EXTRACTED INFORMATION START

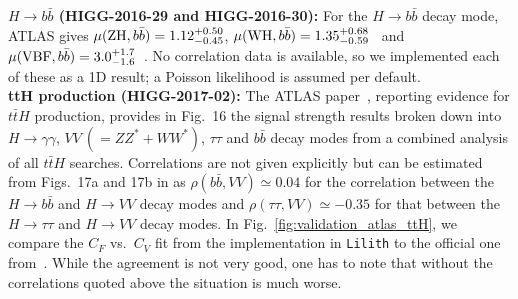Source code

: 
{\bf\boldmath $H\to b\bar b$ (HIGG-2016-29 and HIGG-2016-30):} For the $H\to b\bar b$ decay mode, ATLAS gives 
$\mu({\rm ZH}, b\bar b) = 1.12^{+0.50}_{-0.45}$, $\mu({\rm WH}, b\bar b) = 1.35^{+0.68}_{-0.59}$~\cite{Aaboud:2018gay} 
and $\mu({\rm VBF}, b\bar b) = 3.0^{+1.7}_{-1.6}$~\cite{Aaboud:2018gay}. 
No correlation data is available, so we implemented each of these as a 1D result; 
a Poisson likelihood is assumed per default. \\


{\bf\boldmath ttH production (HIGG-2017-02):} The ATLAS paper~\cite{Aaboud:2017jvq}, reporting evidence for $t\bar tH$ production,  
provides in Fig.~16 the signal strength results broken down into $H\to \gamma\gamma$, $VV~(=ZZ^*+WW^*)$, $\tau\tau$ and $b\bar b$ 
decay modes from a combined analysis of all $t\bar tH$ searches.  
Correlations are not given explicitly but can be estimated from %
Figs.~17a and 17b in \cite{Aaboud:2017jvq} 
as $\rho(b\bar b, VV)\simeq 0.04$ for the correlation between the $H\to b\bar b$ and $H\to VV$ decay modes
and $\rho(\tau\tau, VV)\simeq -0.35$ for that between the $H\to \tau\tau$ and $H\to VV$ decay modes. 
In Fig.~\ref{fig:validation_atlas_ttH}, we compare the $C_F$ vs.\ $C_V$ fit from the implementation in {\tt Lilith} 
to the official one from~\cite{Aaboud:2017jvq}. While the agreement is not very good,  
one has to note that without the correlations quoted above the situation is much worse.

EXTRACTED INFORMATION END

## PROBLEM
Go through the records above and copy every line holding the word "simeq".

## SOLUTION FOR THIS PROBLEM
as $\rho(b\bar b, VV)\simeq 0.04$ for the correlation between the $H\to b\bar b$ and $H\to VV$ decay modes
and $\rho(\tau\tau, VV)\simeq -0.35$ for that between the $H\to \tau\tau$ and $H\to VV$ decay modes. 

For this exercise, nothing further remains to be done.